The recent changes to employment legislation mean that there are likely to be significant changes to the governance of the workplace during 2013. This, in conjunction with our requisite compliance with EU law and the recent case law, is indicative of a changing environment for workers.

One of the most notable changes to employment law concerns the decision regarding equal pay claims. Rather than being subject to the six month time limit in which to bring a claim in an Employment Tribunal, employees can bring a claim in the High Court providing it is within the six year time limit without needing to justify their reasons for missing the Tribunal time limit. The decision benefits employees, particularly if evidence of unequal pay only becomes apparent after the six month Employment Tribunal time limit.

The case of Welton v Deluxe Retail Ltd resulted in employers being subject to more stringent requirements regarding dismissals or changes to terms of contracts. In addition to specifying an economical, technical or organisation reason for the change or dismissal, employers must show that it resulted in a need to change the workforce, that it affects the employee in question and that reason is more than ‘minimal’. This increases employee protection and ensures employers do not abuse the right to dismiss employees or make changes to their contracts.

The recent case of Redfearn v United Kingdom [2012] in the European Court of Human Rights has indicated a need for change to our national law. In order to comply with the decision, it is expected that the Government will introduce measures to outlaw discrimination based on political beliefs or opinion. Similarly, the Supreme Court based their decision in British Airways PLC v Williams and Others [2012] on an EU Directive and ruled when an employee’s wages are normally comprised of commission and bonuses this should be taken into account when calculating their holiday pay.

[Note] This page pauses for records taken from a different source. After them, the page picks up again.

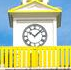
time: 10:07
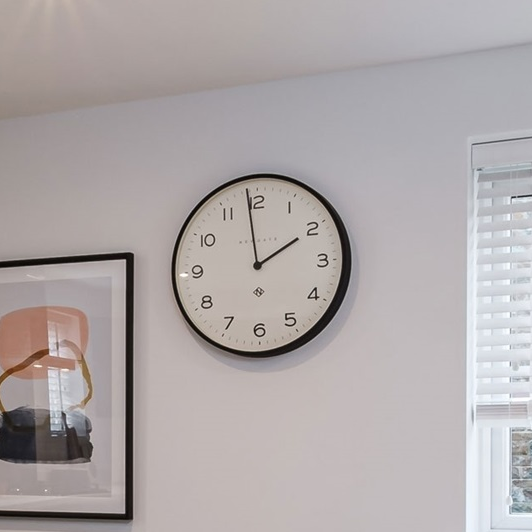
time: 1:58
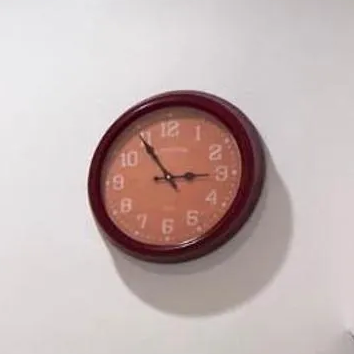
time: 2:54
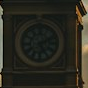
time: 5:11
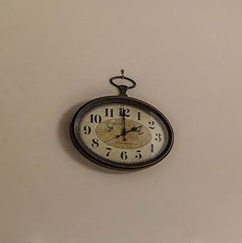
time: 2:00
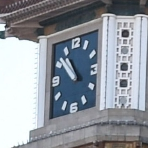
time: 10:51
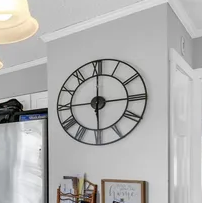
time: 6:00
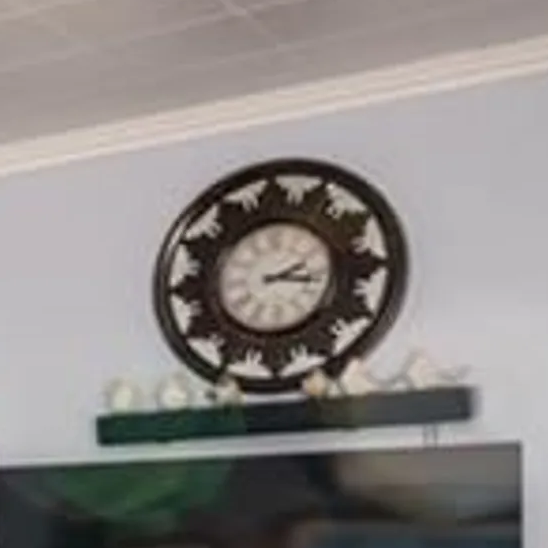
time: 2:15
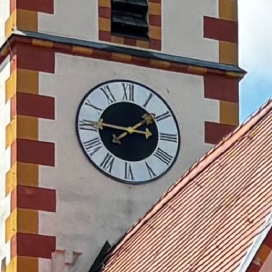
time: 1:45
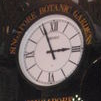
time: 2:56
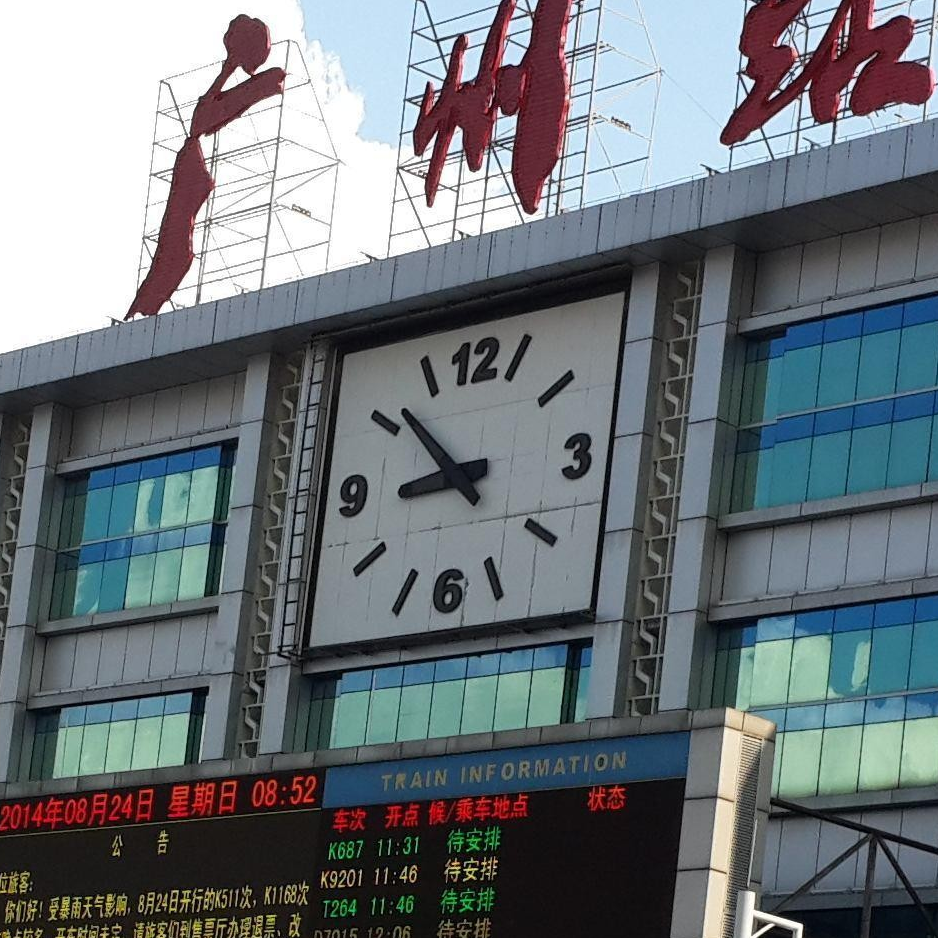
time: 8:52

Although there have been significant changes to employment law during 2012, there are still issues waiting to be resolved. For example, there is on-going discussion regarding the appropriate time for collective consultations to start under the Trade Unions and Labour (Consolidation) Act 1992. The differing terms used in TULCRA and the Collective Redundancies Directive have left this open to interpretation but further clarification may be necessary. Similarly, the proposed changes to employment law, such as allowing employees to give up their rights in favour of additional remuneration, have caused much discussion. It is evident, therefore, that as the nature of the workplace changes, employment law will continue to evolve accordingly with many changes expected to take place throughout 2013.